Aim of the exercise :: Search the records for the word "left" and report each line that has it.

- - -

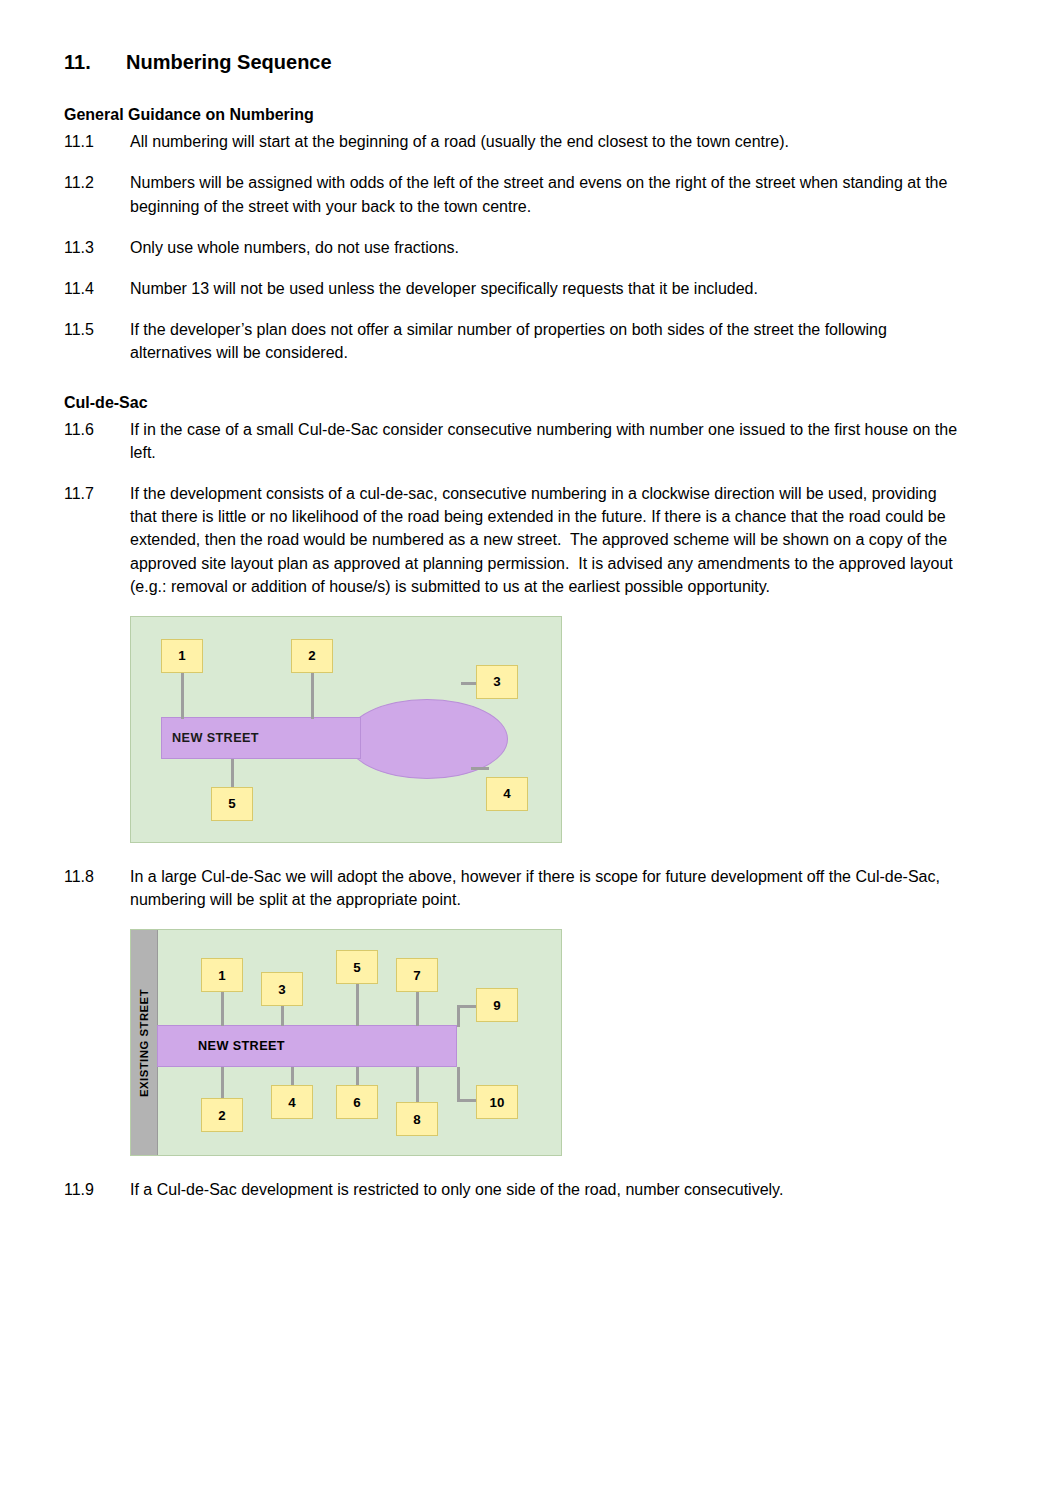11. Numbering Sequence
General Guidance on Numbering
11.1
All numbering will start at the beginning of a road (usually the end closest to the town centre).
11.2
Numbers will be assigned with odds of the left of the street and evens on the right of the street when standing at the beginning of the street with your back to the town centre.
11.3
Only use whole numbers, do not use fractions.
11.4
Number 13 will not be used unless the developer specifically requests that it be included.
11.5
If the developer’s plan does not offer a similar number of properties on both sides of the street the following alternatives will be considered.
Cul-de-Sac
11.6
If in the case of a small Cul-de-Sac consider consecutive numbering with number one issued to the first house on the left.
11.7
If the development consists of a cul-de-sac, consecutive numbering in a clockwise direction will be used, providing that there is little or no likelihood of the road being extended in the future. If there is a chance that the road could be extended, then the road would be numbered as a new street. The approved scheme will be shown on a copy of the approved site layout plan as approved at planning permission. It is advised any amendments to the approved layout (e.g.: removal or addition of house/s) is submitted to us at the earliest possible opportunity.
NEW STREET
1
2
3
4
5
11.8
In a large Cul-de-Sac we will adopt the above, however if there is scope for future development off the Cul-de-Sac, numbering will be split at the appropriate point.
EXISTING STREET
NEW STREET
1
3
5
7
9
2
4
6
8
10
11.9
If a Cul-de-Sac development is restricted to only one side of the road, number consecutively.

- - -

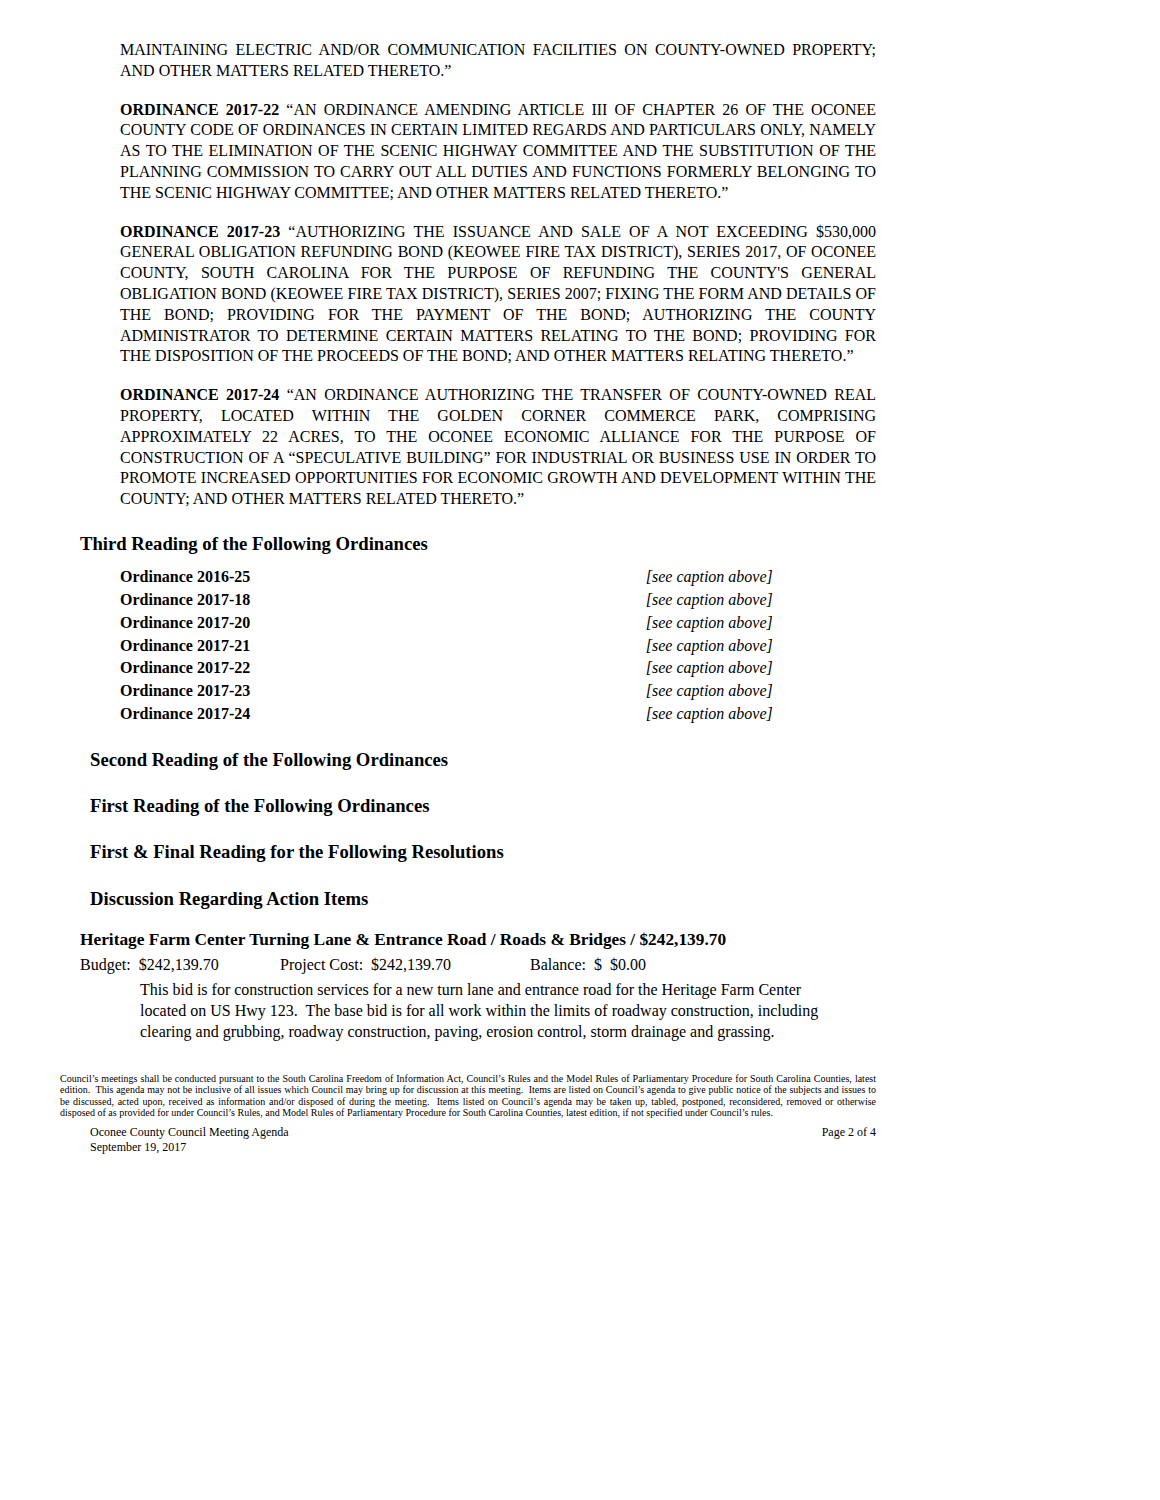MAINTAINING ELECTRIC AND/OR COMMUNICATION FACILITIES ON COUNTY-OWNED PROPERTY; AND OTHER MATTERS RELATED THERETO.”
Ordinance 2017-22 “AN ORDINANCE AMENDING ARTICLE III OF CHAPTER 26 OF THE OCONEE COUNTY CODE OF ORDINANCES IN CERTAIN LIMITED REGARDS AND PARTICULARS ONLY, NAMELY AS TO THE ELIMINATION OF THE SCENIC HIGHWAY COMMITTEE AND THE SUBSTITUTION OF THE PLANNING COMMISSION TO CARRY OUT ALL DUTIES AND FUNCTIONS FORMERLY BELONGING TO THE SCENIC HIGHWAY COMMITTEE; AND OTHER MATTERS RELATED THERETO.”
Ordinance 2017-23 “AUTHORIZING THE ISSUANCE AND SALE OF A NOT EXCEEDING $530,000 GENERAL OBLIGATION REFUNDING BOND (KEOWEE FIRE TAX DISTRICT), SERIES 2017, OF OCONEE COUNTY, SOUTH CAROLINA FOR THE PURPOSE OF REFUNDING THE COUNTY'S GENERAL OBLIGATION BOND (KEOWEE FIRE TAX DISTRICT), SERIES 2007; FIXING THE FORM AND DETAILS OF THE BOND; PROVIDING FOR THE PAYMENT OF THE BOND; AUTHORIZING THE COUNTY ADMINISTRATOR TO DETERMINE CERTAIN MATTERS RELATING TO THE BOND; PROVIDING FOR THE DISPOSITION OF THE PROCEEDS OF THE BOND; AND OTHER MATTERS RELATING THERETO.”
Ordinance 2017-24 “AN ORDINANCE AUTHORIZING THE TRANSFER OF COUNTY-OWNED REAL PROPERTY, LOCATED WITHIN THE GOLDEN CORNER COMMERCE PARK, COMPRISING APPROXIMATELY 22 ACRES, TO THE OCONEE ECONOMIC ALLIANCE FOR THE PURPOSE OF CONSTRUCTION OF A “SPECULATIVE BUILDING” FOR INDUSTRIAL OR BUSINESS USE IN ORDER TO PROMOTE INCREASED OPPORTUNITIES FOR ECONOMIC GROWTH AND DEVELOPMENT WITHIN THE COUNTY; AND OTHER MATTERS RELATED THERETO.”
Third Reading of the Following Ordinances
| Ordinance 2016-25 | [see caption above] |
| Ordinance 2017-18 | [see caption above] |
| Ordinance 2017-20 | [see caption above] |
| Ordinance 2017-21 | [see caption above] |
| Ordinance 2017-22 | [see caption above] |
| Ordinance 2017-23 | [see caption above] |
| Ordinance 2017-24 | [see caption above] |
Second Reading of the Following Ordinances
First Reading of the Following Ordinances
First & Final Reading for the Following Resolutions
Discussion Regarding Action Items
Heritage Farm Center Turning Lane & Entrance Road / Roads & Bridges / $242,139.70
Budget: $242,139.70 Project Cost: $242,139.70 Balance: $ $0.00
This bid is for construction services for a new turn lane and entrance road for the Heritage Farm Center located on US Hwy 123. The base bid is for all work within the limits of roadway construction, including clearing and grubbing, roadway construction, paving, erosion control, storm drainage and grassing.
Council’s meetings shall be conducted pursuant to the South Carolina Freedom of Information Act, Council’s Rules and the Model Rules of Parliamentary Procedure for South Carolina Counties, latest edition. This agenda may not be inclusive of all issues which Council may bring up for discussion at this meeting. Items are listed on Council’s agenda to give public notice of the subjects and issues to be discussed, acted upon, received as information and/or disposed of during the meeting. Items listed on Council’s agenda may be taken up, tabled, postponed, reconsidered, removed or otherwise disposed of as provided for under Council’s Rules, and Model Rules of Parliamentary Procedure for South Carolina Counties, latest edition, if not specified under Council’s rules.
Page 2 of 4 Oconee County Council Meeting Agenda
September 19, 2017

- - -

Written reply ::
Numbers will be assigned with odds of the left of the street and evens on the right of the street when standing at the beginning of the street with your back to the town centre.
If in the case of a small Cul-de-Sac consider consecutive numbering with number one issued to the first house on the left.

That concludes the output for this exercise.